Investment funds have established a strong foothold in the agrifood sector and, little by little, they are starting to make forays into the subtropical fruit segment. In July, the Alcoaxarquía Group opened their doors to Tresmares Capital, an investment platform that is backed by Banco Santander. Through this alliance, the Alcoaxarquía Group has transferred a minority participation in its share capital to Tresmares.
With this initiative, the company intends to give a boost to the business plan that it has been carrying out for several years now, ensuring strong growth, both financially and logistically, but holding onto the reins of its future. “Our intention is to triple our invoicing from now on, over a five-year period,” José Antonio Alconchel, founder and CEO of the company, explained to Fruit Today.
Retail interest
In this year, the Alcoaxarquía Group foresees increasing its volumes by between 30-35%. In addition, at the beginning of the campaign, 400 hectares of crops are being incorporated to the group, making a total of 2,000 hectares, and they are negotiating to add another 500 at the end of the year. “In this campaign we will pass the 20,000 tonne mark, between tropical and citrus fruits,” José Antonio Alconchel points out.
The company’s strategic commitment, based on growth through diversification of production areas, “is not comfortable, because it means serious effort and lots of work, but it allows us to position ourselves well in a context like this year’s, with important drops in production areas such as La Axarquía”, the founder states.
Thanks to this road map, they have caught the interest of many European retail companies, with which they will meet up at the Fruit Attraction trade fair, from the 3rd to the 5th of October at their exhibition space, located in Hall 9, Stand 9E12.
Adaptation of calibres
There is no doubt that climate change and water shortages are global problems and they have an impact on the entire value chain. “We are going to experience great uncertainty over the next few years.
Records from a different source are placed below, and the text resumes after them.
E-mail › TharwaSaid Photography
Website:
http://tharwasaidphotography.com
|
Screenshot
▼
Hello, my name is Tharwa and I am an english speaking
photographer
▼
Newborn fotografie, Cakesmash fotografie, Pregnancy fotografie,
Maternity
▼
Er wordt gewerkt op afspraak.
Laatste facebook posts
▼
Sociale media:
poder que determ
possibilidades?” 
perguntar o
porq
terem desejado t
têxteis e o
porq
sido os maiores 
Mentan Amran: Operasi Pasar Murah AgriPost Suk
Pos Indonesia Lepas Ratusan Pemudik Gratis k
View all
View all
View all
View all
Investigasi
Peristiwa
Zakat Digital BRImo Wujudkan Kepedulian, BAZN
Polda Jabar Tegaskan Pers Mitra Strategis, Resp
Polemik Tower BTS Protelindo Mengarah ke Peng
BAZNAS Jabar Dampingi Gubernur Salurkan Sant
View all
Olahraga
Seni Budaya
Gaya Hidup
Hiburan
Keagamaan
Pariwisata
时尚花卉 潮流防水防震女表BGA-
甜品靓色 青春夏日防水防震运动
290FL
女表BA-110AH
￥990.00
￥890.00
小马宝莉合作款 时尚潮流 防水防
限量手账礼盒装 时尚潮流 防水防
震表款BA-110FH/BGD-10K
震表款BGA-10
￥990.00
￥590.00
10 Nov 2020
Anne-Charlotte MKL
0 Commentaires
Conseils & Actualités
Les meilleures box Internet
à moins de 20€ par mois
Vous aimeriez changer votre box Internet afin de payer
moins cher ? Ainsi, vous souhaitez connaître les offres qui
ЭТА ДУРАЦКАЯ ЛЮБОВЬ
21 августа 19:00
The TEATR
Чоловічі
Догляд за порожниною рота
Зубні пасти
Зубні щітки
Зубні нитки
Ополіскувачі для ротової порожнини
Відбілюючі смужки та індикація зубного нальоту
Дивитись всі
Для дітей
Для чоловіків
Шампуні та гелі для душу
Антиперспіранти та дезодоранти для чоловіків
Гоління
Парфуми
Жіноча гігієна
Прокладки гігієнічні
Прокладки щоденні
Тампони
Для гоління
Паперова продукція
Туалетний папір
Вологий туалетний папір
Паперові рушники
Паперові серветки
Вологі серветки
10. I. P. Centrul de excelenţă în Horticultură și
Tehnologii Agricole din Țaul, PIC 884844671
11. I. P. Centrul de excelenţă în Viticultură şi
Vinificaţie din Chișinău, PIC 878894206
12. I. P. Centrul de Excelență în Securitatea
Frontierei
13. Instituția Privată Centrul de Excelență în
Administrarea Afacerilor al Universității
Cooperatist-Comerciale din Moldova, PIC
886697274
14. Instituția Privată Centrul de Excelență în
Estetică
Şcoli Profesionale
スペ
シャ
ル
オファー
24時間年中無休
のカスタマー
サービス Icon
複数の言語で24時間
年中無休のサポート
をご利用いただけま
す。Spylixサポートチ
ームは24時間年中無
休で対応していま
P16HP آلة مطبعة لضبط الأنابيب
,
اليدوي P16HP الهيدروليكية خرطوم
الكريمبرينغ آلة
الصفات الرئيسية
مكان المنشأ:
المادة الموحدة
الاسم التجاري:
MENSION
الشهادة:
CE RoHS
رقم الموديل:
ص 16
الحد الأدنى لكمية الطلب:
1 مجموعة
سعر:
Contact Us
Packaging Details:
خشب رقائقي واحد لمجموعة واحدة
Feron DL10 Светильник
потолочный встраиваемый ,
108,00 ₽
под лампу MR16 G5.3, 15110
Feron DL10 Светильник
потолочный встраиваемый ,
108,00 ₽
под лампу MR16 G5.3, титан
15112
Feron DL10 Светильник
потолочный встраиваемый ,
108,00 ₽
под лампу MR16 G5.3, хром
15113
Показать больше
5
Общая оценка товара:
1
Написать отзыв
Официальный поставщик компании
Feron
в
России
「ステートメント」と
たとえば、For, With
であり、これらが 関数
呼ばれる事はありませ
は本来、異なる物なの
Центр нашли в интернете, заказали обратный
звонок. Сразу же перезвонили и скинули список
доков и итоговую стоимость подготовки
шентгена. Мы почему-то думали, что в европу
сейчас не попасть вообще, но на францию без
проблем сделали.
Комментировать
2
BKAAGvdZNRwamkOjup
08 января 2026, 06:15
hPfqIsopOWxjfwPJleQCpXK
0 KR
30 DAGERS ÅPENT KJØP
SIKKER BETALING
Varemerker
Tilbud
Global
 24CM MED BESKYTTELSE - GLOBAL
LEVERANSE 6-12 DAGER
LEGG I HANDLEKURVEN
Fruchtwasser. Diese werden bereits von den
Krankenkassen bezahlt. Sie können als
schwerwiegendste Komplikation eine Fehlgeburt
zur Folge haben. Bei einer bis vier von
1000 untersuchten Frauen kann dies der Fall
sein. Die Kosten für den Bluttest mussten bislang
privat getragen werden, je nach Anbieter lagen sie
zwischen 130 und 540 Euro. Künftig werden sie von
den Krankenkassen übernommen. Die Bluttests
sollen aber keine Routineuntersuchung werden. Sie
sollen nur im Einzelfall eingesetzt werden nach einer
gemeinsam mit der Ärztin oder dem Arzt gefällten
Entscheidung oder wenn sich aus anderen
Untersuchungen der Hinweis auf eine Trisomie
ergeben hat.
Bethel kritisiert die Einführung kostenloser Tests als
The large distribution sector is getting ready,” Alconchel comments. To do this, he thinks that it is essential “to face up to today’s reality and adapt to the drop in sizes. The large distribution sector must be aware of this, in addition to taking into consideration the idea of marketing second categories, as used to be done. This would allow, on the one hand, consumers to be given more competitive prices and, on the other, facing up to the problem of food waste, helping with sustainability. But to do this, in addition to be willing to do it, important marketing strategies need to be planned, motivating these types of steps.”
Customer focus
The Alcoaxarquía Group works with a clear premise: customer focus, offering ready-to-eat, quality fruit, 12 months of the year.
In order to maintain the continuity of the supply and top quality standards, the company is present in different production sources such as Spain, Morocco, Peru and Mexico, amongst other countries.
The company was founded in 2009, in the region of La Axarquía (Malaga), and today it has two head offices in Spain (Alcoaxarquía Málaga, in Vélez-Málaga, and Alcoaxarquía Levante, in Sollana, Valencia); another in Morocco; and a fourth subsidiary in Peru (located in Nazca, in the south of the country), opened last year.